-- begin Supplied material --

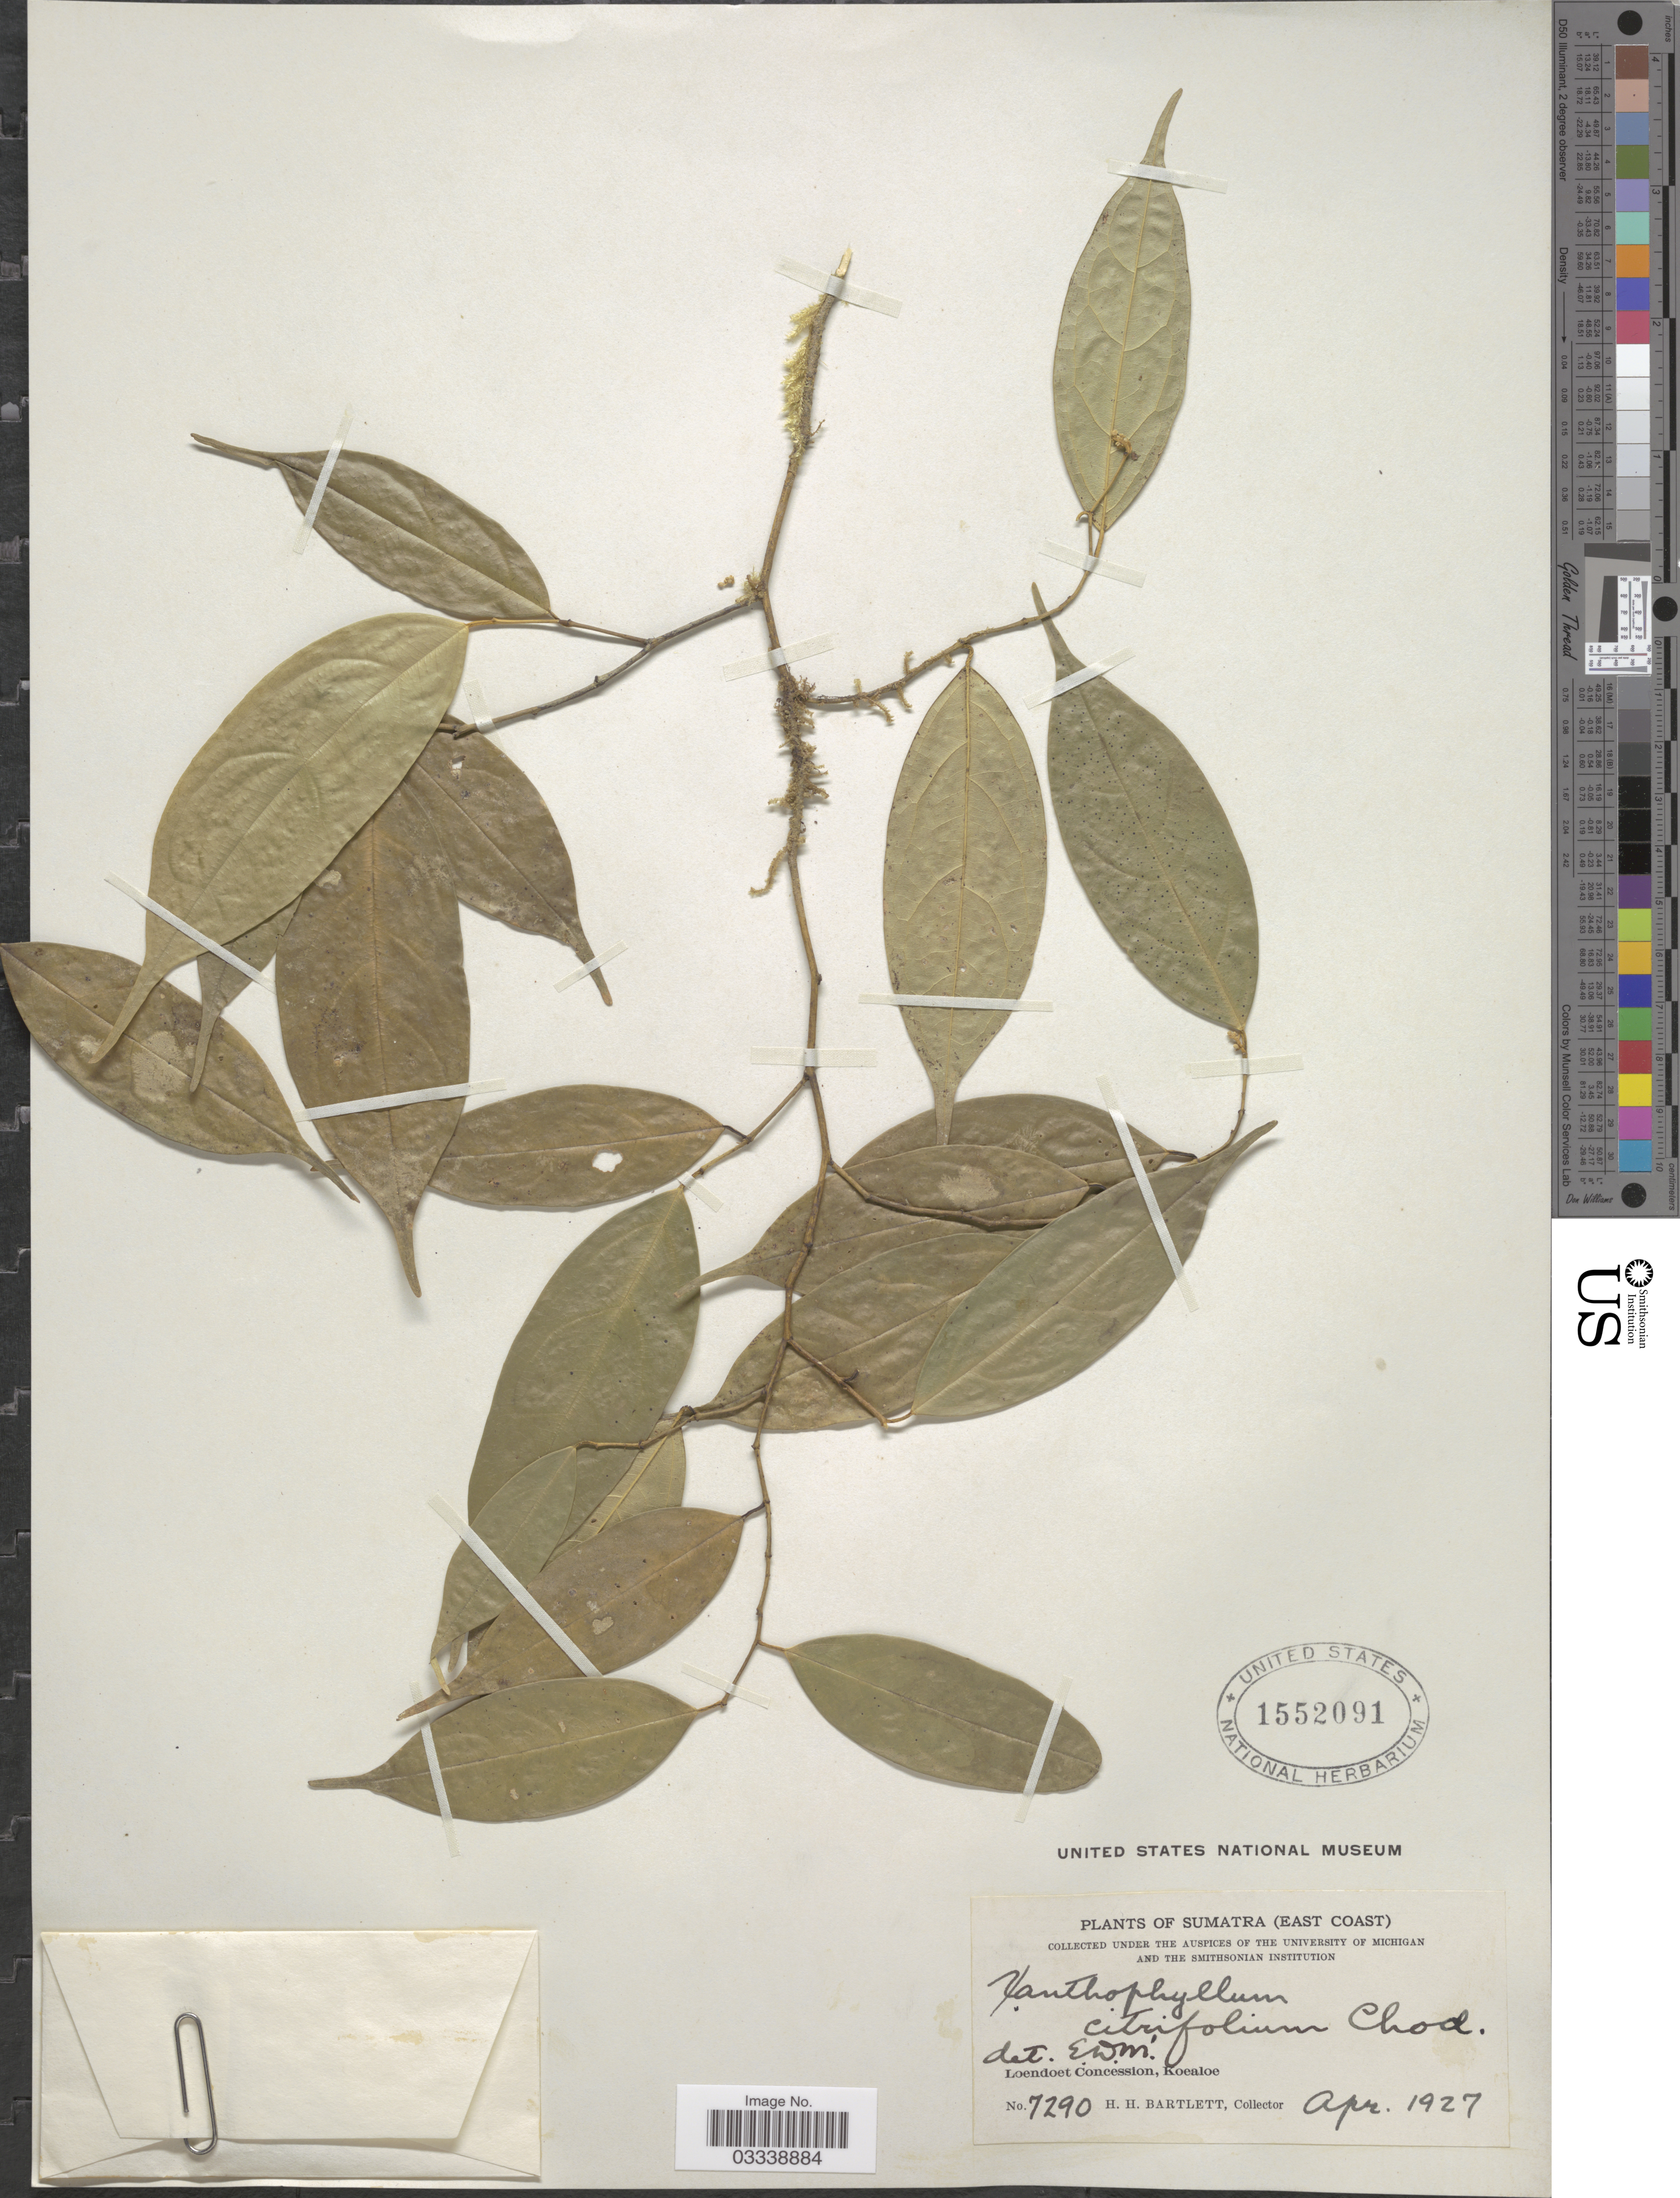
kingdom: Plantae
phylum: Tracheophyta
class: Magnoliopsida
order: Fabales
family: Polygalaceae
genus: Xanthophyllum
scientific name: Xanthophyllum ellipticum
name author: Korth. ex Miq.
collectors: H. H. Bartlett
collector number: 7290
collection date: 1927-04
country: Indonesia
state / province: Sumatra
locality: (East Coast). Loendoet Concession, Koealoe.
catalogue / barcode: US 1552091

-- end Supplied material --
-- begin Supplied material --

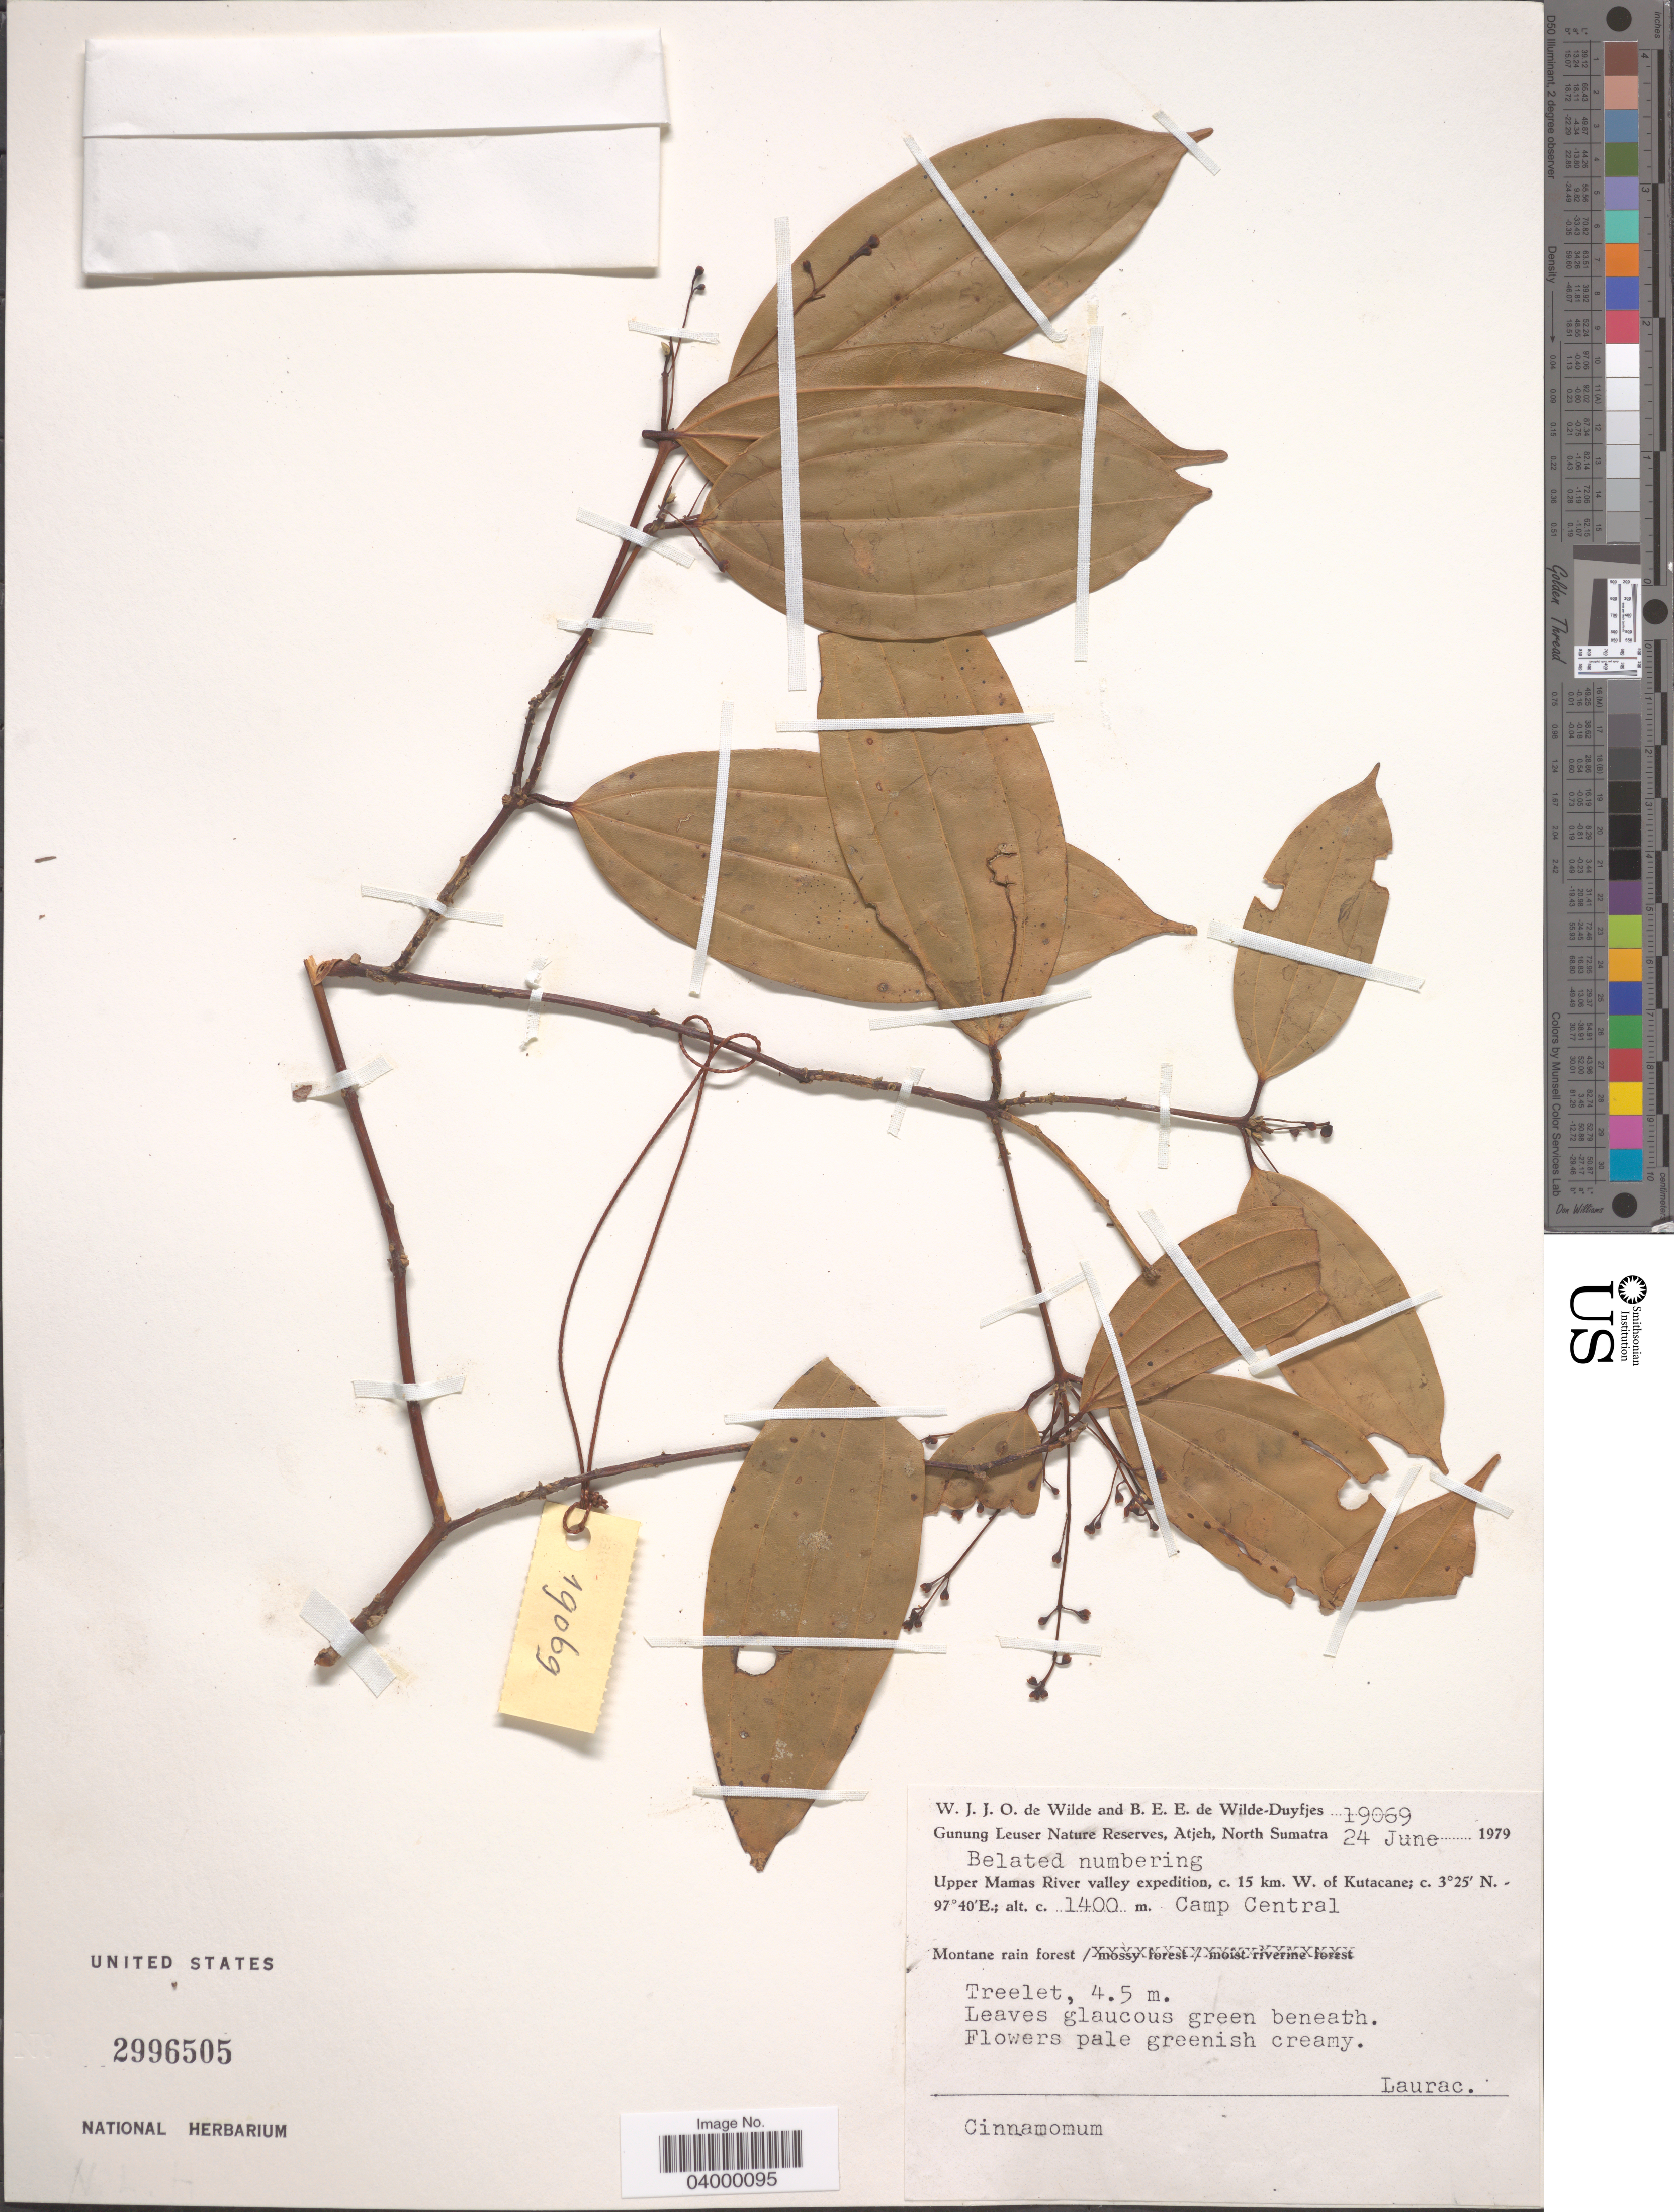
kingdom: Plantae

-- end Supplied material --

* **Your goal**: Write out the lines of the material from the line containing "name author: Korth. ex Miq." through the line containing "locality: (East Coast).", matching each line character for character.

* **Solution for this task**:
name author: Korth. ex Miq.
collectors: H. H. Bartlett
collector number: 7290
collection date: 1927-04
country: Indonesia
state / province: Sumatra
locality: (East Coast). Loendoet Concession, Koealoe.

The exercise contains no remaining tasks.